Work task 1:
Return, word for word, the part of the outlet mall article that opens with the words containing "McArthurGlen is not" and closes with "around 70% let.".
Work task 2:
According to the outlet mall article, about how much of the West Midlands outlet mall is now let?
Work task 3:
Check each statement against the outlet mall article and answer yes or no, quoting the words that settle it. (a) The West Midlands mall will be the group's 26th centre across Europe and in Canada. (b) The West Midlands scheme is worth £285M. (c) 'Mappedin' is the app guests will use to join virtual queues.

Passage to read:

--------

Outlet Malls: Inoculated Against The Diseases Afflicting UK Bricks-And-Mortar Retail?
What does outlet mall retailing have that the rest of the UK’s brick-and-mortar retailing doesn’t? The answer is, it is inoculated against dangerous online threats.
So said McArthurGlen Managing Director for Leasing Nick Brady, as the global outlet mall developer prepares to open its first UK mall in 20 years.
The £160M West Midlands scheme will be the seventh British centre in its portfolio, joining its outlets in Ashford, Bridgend, Cheshire Oaks, East Midlands, Swindon and York. It will be the group’s 26th centre across Europe and in Canada.
In one sense, the timing could not have been worse. The 285K SF West Midlands mall will open after a leasing campaign half of which took place during the coronavirus pandemic.
Brady said the e-commerce free environment was a powerful draw to retailers and part of the rationale for expansion.
“What we sell just isn’t available online,” Brady said. “Brands still want to showcase their product in physical retail, and the outlet channel is a key part of their distribution. Brands take a conscious decision on what outlet space they need relative to their full-price retail portfolio. It brings them new and additional customers.”
McArthurGlen is not entirely allergic to online tools, but they are kept firmly in their place. At the West Midlands mall they will offer the queue management app ‘By Appointment’ to enable guests to book times in participating stores and join real-time virtual queues from their smartphones. There will also be a mobile wayfinding service 'Mappedin' to enhance in-centre navigation. McArthurGlen’s customer insight programme ‘How Was Your Day?’ will also be live to capture real-time shopper feedback.
The result has been a stream of signings since the pandemic began in March 2020. The outlet mall is now around 70% let.
“We started building the West Midlands outlet, then we had Brexit, then we had the pandemic, and both have shown the robustness of the business model and the location we chose, because we’ve a very impressive list of brands signed up, particularly given we had two those major incidents during construction,” Brady said.
The key to success has been turnover-based leases, now a subject of growing debate in the traditional UK retail sector. “Turnover rents mean a different mindset. We have to think about the brand mix and the consumers we want to target, and it means with the retailers that it is not a case of them-and-us,” Brady said.
“There’s no special pixie dust making this work, it is just a straightforward turnover mechanism and that is part of the beauty of the business. We need to understand how brands are performing, to understand their brand strategy, and what is changing in their life. So we talk weekly, monthly. It’s a true sit-down business plan.”
McArthurGlen has around 650 turnover leases in the UK ranging from two, five and 10 years in length with a minimum base rent.

--------

Data section:
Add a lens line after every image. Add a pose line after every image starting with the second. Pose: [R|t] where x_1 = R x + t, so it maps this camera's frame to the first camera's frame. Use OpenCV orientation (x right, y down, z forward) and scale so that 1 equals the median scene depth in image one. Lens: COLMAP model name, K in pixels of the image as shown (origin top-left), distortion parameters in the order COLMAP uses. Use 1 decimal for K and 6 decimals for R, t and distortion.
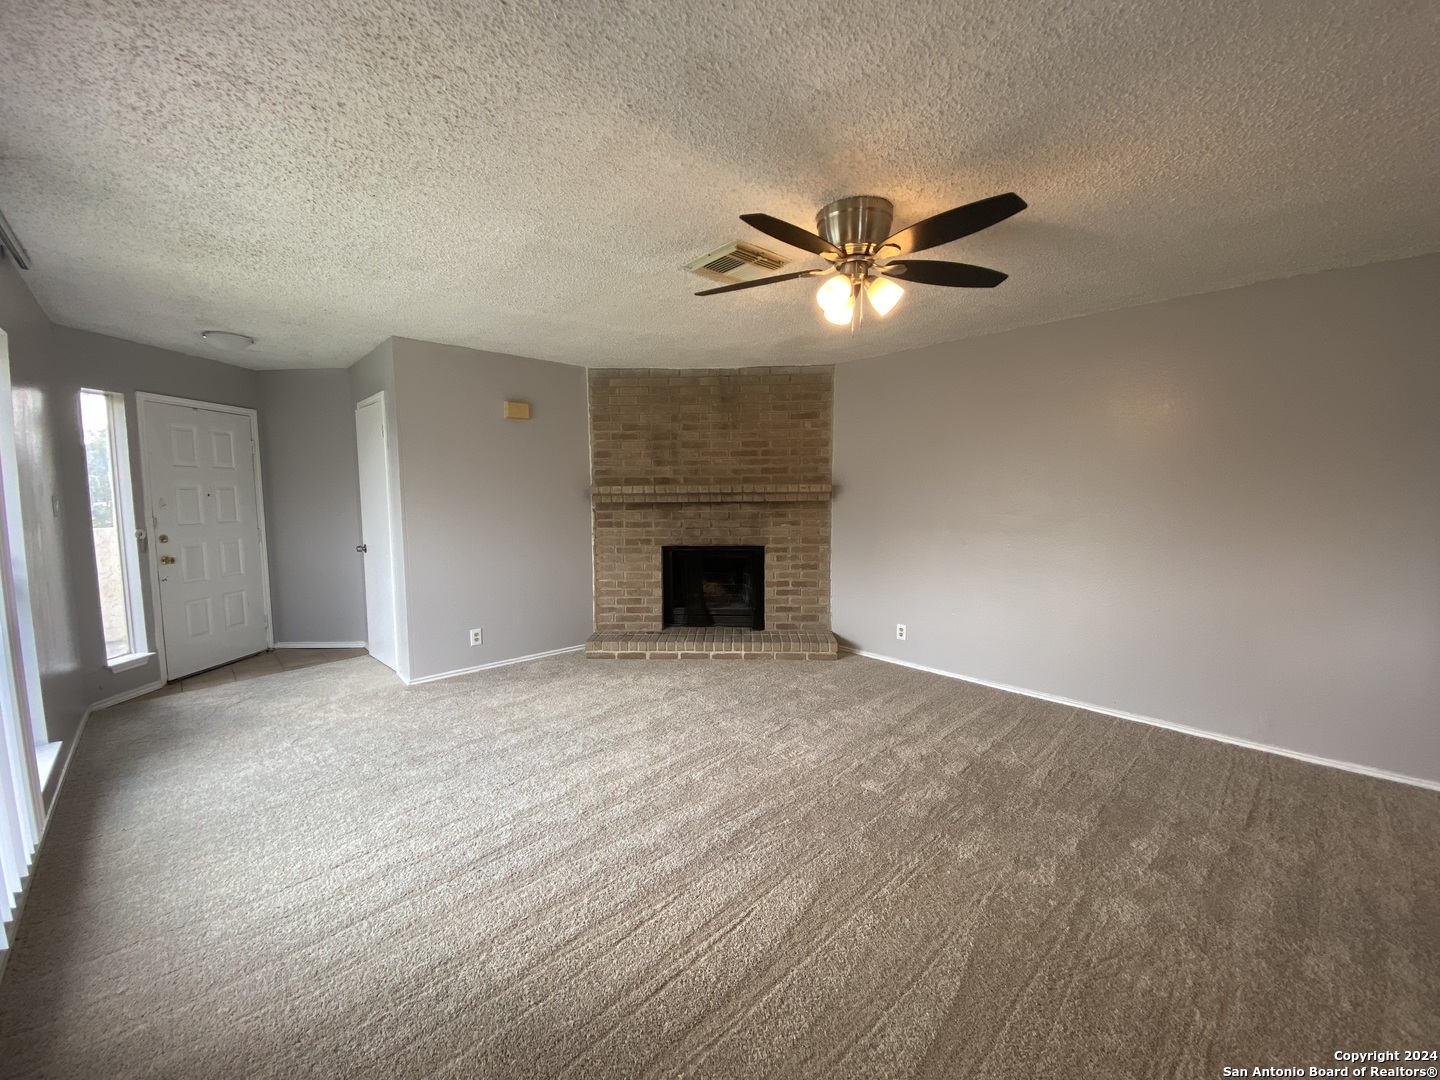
lens RADIAL K [[582.3, 0, 709.0], [0, 582.3, 554.7], [0, 0, 1]] dist [-0.004864, -0.006002]
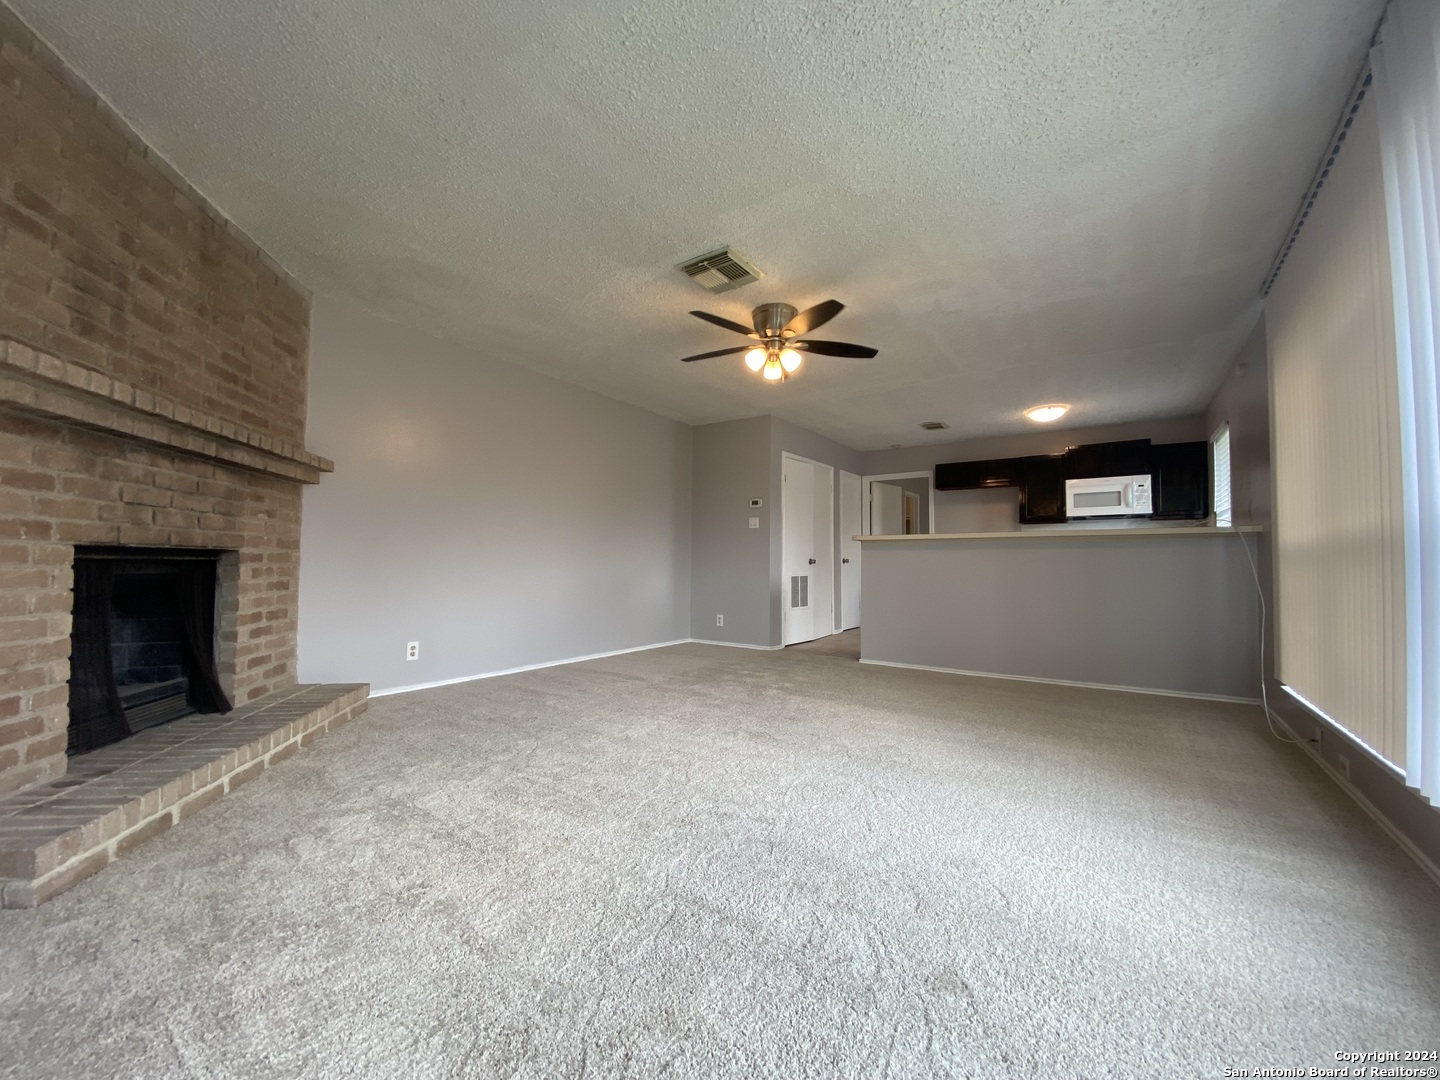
lens RADIAL K [[582.3, 0, 711.4], [0, 582.3, 548.1], [0, 0, 1]] dist [-0.004864, -0.006002]
pose [[-0.215779, 0.033102, 0.975881, -0.542283], [0.104516, 0.994466, -0.010623, 0.035658], [-0.970833, 0.099703, -0.218045, 0.692250]]
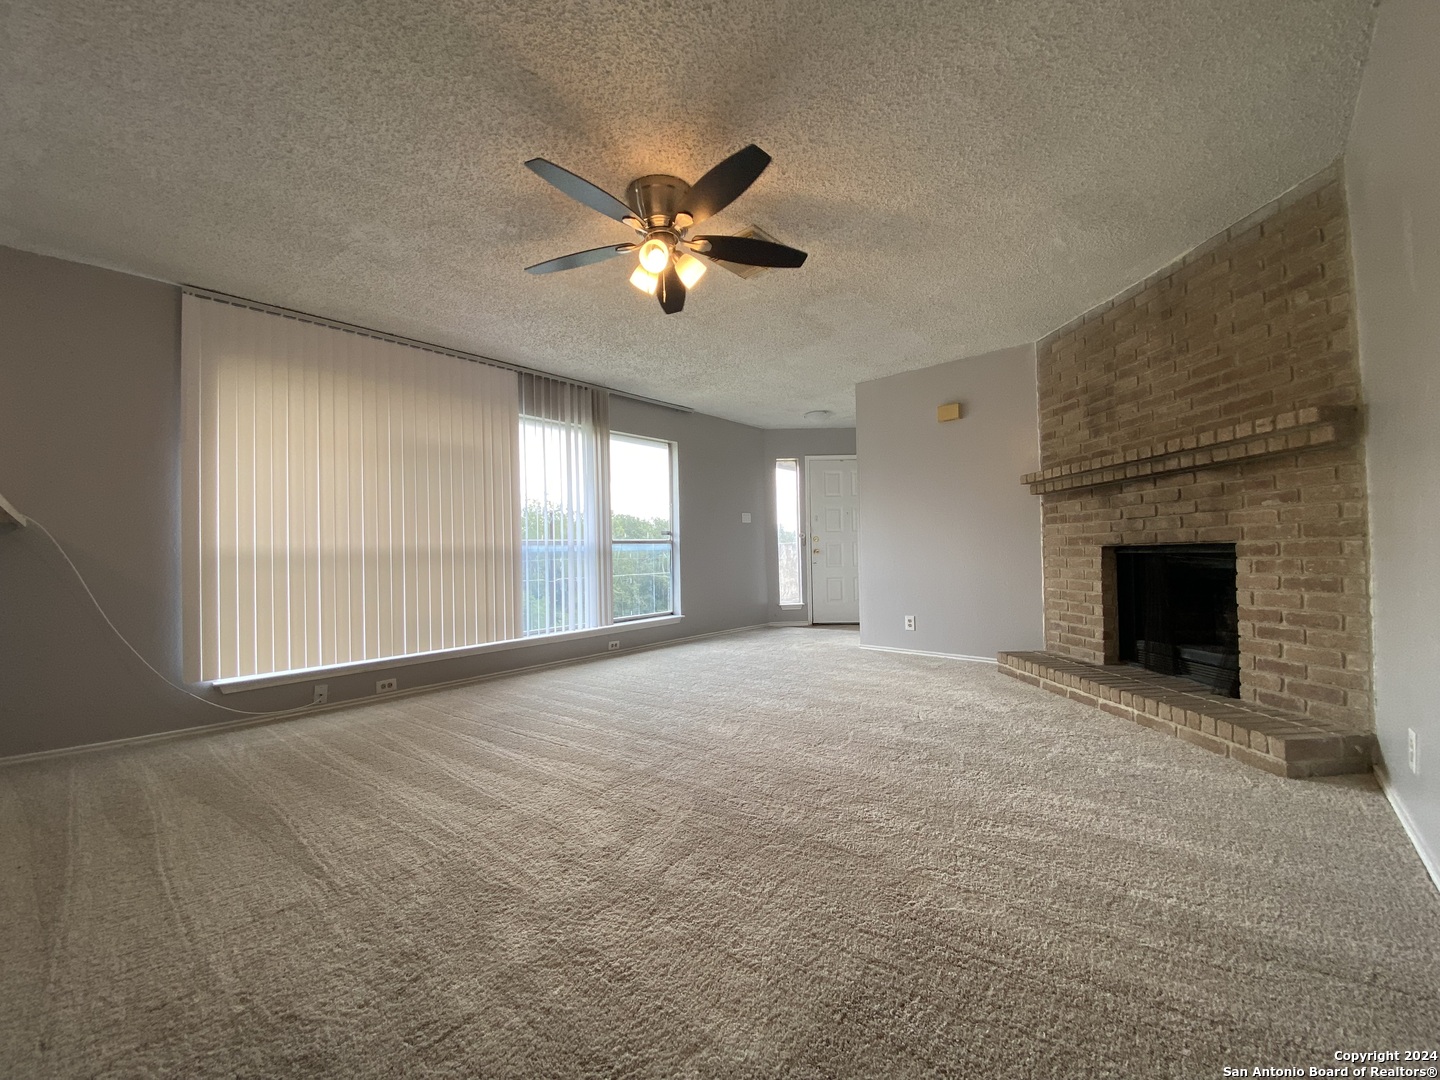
lens RADIAL K [[582.3, 0, 697.9], [0, 582.3, 552.1], [0, 0, 1]] dist [-0.004864, -0.006002]
pose [[0.064802, 0.000856, -0.997898, 0.616119], [-0.094279, 0.995532, -0.005268, 0.044782], [0.993435, 0.094422, 0.064593, 0.463231]]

--------

Task output 1:
McArthurGlen is not entirely allergic to online tools, but they are kept firmly in their place. At the West Midlands mall they will offer the queue management app ‘By Appointment’ to enable guests to book times in participating stores and join real-time virtual queues from their smartphones. There will also be a mobile wayfinding service 'Mappedin' to enhance in-centre navigation. McArthurGlen’s customer insight programme ‘How Was Your Day?’ will also be live to capture real-time shopper feedback.
The result has been a stream of signings since the pandemic began in March 2020. The outlet mall is now around 70% let.

Task output 2:
Around 70%.

Task output 3:
(a) Yes: "It will be the group’s 26th centre across Europe and in Canada."
(b) No: "The £160M West Midlands scheme"
(c) No: "a mobile wayfinding service 'Mappedin' to enhance in-centre navigation"